SAN DIEGO — I keep waiting for just one prominent Republican elected official to condemn in the strongest possible language President Barack Obama’s horrendous record of deporting illegal immigrants.
Next month, the administration is expected to reach the milestone of having deported 2 million people in just over five years. That is more than any administration in the last six decades.
Don’t expect a ceremony at the White House to mark the occasion. After years of bragging to Congress about how many people it was deporting, and pledging to remove more in the future, now the administration wants to ignore the whole issue.
As for Republicans, attacking Obama’s deportation record should be a no-brainer, even for a party that deals with the immigration issue in a way that often comes across as brainless. If it wants to be taken seriously, the GOP has to do better than simply talking tough, obsessing over border security, pandering to nativists, proposing half-baked solutions, spreading misinformation, and retreating from its own “principles” because it doesn’t trust Obama.
What’s new about that? On this issue, Obama has never been trustworthy. And the other side is only figuring this out now?
The president is good at campaigning and bad at governing. So he sees immigration not as an opportunity to show leadership but as an effective weapon to use against Republicans by stirring discontent with Latino voters in election years.
Just recently, Obama expressed confidence that we can reach a solution on immigration before he leaves office. That is typical Obama. He sets ridiculously high expectations, and makes it seem as if an issue is easy to solve so that, when it doesn’t happen, he can blame the GOP.
I realize that Republicans have painted themselves into a corner in railing against “amnesty” for illegal immigrants. They talk a good game about defending the rule of law. Yet, on that score, they’re no more trustworthy than Obama. Their kid-glove treatment of employers who violate laws against hiring illegal immigrants should have long ago revealed them as softies.
You didn’t think that Obama was the first person to ever give employers an extension on fulfilling a government mandate? One minute, Rep. Lamar Smith, R-Texas, is proposing a bill that will make it mandatory that employers participate in E-Verify, the government-run program that tells them whether prospective employees are legally eligible to work. The next, after well-placed lobbying efforts, Smith is writing up a three-year delay for farmers and ranchers — a dependable Republican constituency.
No wonder people are so cynical about politics.
Still, it just shouldn’t be that difficult for a party that likes to market itself to religious conservatives as defending “family values,” and to tea party conservatives supporting smaller government, to take a principled stand against excessive and misapplied enforcement policies that have destroyed hundreds of thousands of families by dropping foreign-born parents on one side of the border and leaving their U.S.-born children on the other.
With thousands of kids dumped into foster care, and thousands more being raised by one parent because the other was deported, we haven’t even come close to recognizing the long-term damage all this is going to do to those families and to U.S. society as a whole.
Researchers are looking into the trauma it causes. According to Dr. Schuyler Henderson, a pediatric and adolescent psychiatrist at New York University Langone Medical Center who has studied the effects of parental deportation on children, the consequences of these forced separations include “causing or exacerbating mental health problems such as depressive or anxiety disorders” and other forms of emotional distress.
And the number of people affected is much larger than many Americans realize. According to a report that the Department of Homeland Security made to Congress, in the six-month period between January and June of 2011, more than 46,000 people with U.S.-born children were removed from the United States.
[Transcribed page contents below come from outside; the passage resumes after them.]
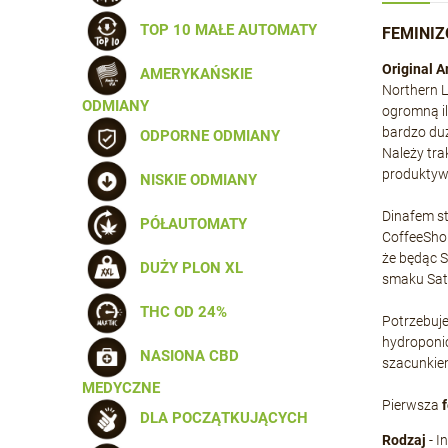
TOP 10 MAŁE AUTOMATY
FEMINIZ
Original 
AMERYKAŃSKIE
Northern L
ODMIANY
ogromną il
bardzo duż
ODPORNE ODMIANY
Należy tra
produktyw
NISKIE ODMIANY
Dinafem s
PÓŁAUTOMATY
CoffeeShop
że będąc S
DUŻY PLON XL
smaku Sati
THC OD 24%
Potrzebuje
hydroponic
NASIONA CBD
szacunkiem
MEDYCZNE
Pierwsza
DLA POCZĄTKUJĄCYCH
Rodzaj
- I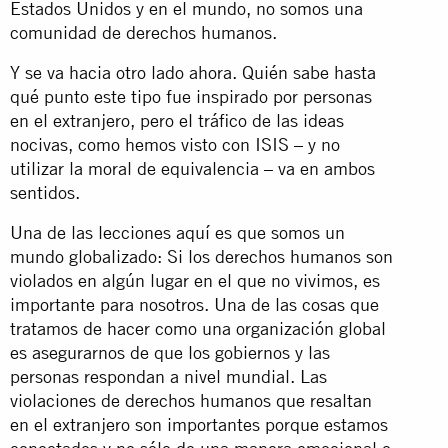
Estados Unidos y en el mundo, no somos una
comunidad de derechos humanos.
Y se va hacia otro lado ahora. Quién sabe hasta
qué punto este tipo fue inspirado por personas
en el extranjero, pero el tráfico de las ideas
nocivas, como hemos visto con ISIS – y no
utilizar la moral de equivalencia – va en ambos
sentidos.
Una de las lecciones aquí es que somos un
mundo globalizado: Si los derechos humanos son
violados en algún lugar en el que no vivimos, es
importante para nosotros. Una de las cosas que
tratamos de hacer como una organización global
es asegurarnos de que los gobiernos y las
personas respondan a nivel mundial. Las
violaciones de derechos humanos que resaltan
en el extranjero son importantes porque estamos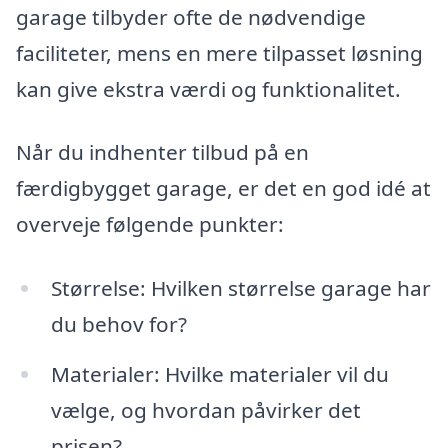
garage tilbyder ofte de nødvendige
faciliteter, mens en mere tilpasset løsning
kan give ekstra værdi og funktionalitet.
Når du indhenter tilbud på en
færdigbygget garage, er det en god idé at
overveje følgende punkter:
Størrelse: Hvilken størrelse garage har
du behov for?
Materialer: Hvilke materialer vil du
vælge, og hvordan påvirker det
prisen?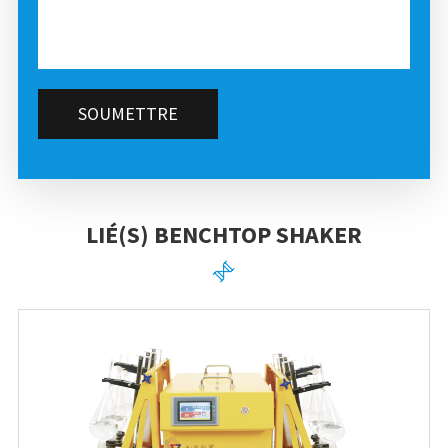
SOUMETTRE
LIÉ(S) BENCHTOP SHAKER
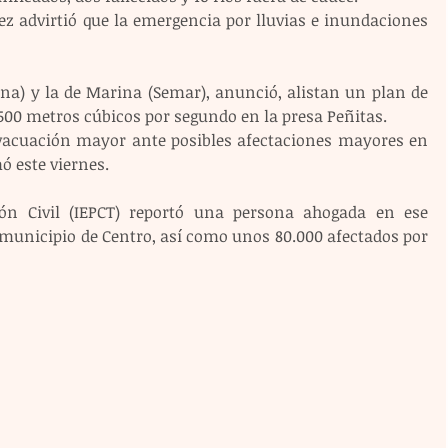
z advirtió que la emergencia por lluvias e inundaciones 
ena) y la de Marina (Semar), anunció, alistan un plan de 
.500 metros cúbicos por segundo en la presa Peñitas.
vacuación mayor ante posibles afectaciones mayores en 
ó este viernes.
ción Civil (IEPCT) reportó una persona ahogada en ese 
municipio de Centro, así como unos 80.000 afectados por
That’s nearly 8,000 per month.
C’mon Republicans. Live up to your rhetoric about protecting families and making government less intrusive. Under this administration, we have armed agents with Immigration and Customs Enforcement busting down doors and taking grandma away in handcuffs. Immigrant families are under siege.
This is what an intrusive government looks like. Isn’t there just one conservative who will stand up and say so?
Ruben Navarrette is a columnist for The Washington Post Writers Group.